**QUOTED PASSAGE**
>>>>>

At 100k, targetSize=100 regressed from 304 ms to 631 ms. This is a deliberate trade-off worth understanding: the segment tree always costs O(n) to build, touching every leaf once regardless of k. The old lazy-deletion heap avoided this — it started with all n entries in the heap but only ever polled and re-inserted entries reachable from the O(k) segments it actually visited. When k ≪ n the heap never paid the O(n) overhead; the segment tree cannot avoid it. The crossover is around k/n ≈ 0.005–0.01 on this hardware: below that the heap was cheaper; above it the heap's O(n·k) stale-entry accumulation made it catastrophically slower. If your workload is consistently small k relative to n (e.g. selecting 50–100 points from a 100k+ series), this regression is real — it is a known trade-off of using an eager data structure where a lazy one was sufficient. At k=1 000 and above the segment tree wins decisively.
At 500k, all combinations now complete in finite time. The k=100 → k=1 000 jump is 4.1 s → 10.9 s — a 2.7× increase for a 10× increase in k, confirming the improved complexity. 500k points in 4–11 s depending on targetSize.
Algorithm comparison
| LTTB | RDP | PIP | |
|---|---|---|---|
| Output size | exact (buckets + 2) | data-driven | exact (targetSize) |
| Control parameter | bucket count | epsilon (distance) | target point count |
| Time complexity | O(n) | O(n log n) avg / O(n²) worst | O(n + k log n)¹ |
| Stack depth | O(1) | O(1) — iterative, no StackOverflowError risk | O(1) |
| Visual fidelity | high — optimised for charts | geometric — no point with dist > ε discarded | high — most prominent features first |
| Unevenly-spaced data | FIXED strategy | natural | natural |
| Practical limit | 500k+ points, <2 ms | 500k in 120–146 ms | 500k in 4–11 s |
¹ O(n) to build the segment tree + O(k log n) for k selections, each updating O(segment length) neighbours at O(log n) per update. The O(n) build is eager and unavoidable regardless of k; the previous lazy-deletion heap avoided this cost when k ≪ n by only ever touching O(k) entries. The segment tree wins when k/n ≳ 0.01; the heap was faster when k/n ≲ 0.001.
When to choose each algorithm
LTTB is the right default for chart rendering. It is an order of magnitude faster than RDP
and PIP at every data size, scales linearly, and produces output that looks faithful to the
original series. The FIXED bucketization strategy handles unevenly-spaced or gappy data.
RDP is the right choice when geometric guarantees matter: no discarded point was ever more
than epsilon away from the simplified line. The output size is unpredictable, which is
sometimes a drawback. It is ~100× slower than LTTB at 500k points on this hardware. Unlike
most RDP implementations, this one uses an explicit stack rather than recursion, so it is safe
on any input size — there is no StackOverflowError risk.
PIP is the right choice when you need a precise number of structurally dominant features from a series — peaks, troughs, abrupt changes — and the selection order matters: the most globally important point is always added before any locally-important-but-globally-minor point. The segment tree implementation scales to 500k points, though it is still orders of magnitude slower than LTTB. Prefer it when the global ranking of importance is the priority; prefer LTTB when throughput is.
Contributing
This project enforces Google Java Style
via Checkstyle. The configuration lives in config/checkstyle/. Run it with:
./gradlew checkstyleMain
Checkstyle runs automatically as part of ./gradlew build. The test and jmh source sets are
excluded from Checkstyle. The only active suppression is an inline @SuppressWarnings on
LargestTriangleThreeBuckets to allow the LT domain abbreviation.
The JDK version is managed by mise. Run mise install to get the
correct JDK for this branch.

<<<<<

**REQUIREMENT**
Set down part of the passage on downsampling algorithms word for word, beginning at the words "At 500k, all" and stopping after "depending on targetSize.".

**DATA SEGMENT**
>>>>>

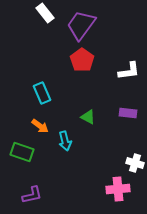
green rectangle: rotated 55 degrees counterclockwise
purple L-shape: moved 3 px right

<<<<<

**FINAL ANSWER**
At 500k, all combinations now complete in finite time. The k=100 → k=1 000 jump is 4.1 s → 10.9 s — a 2.7× increase for a 10× increase in k, confirming the improved complexity. 500k points in 4–11 s depending on targetSize.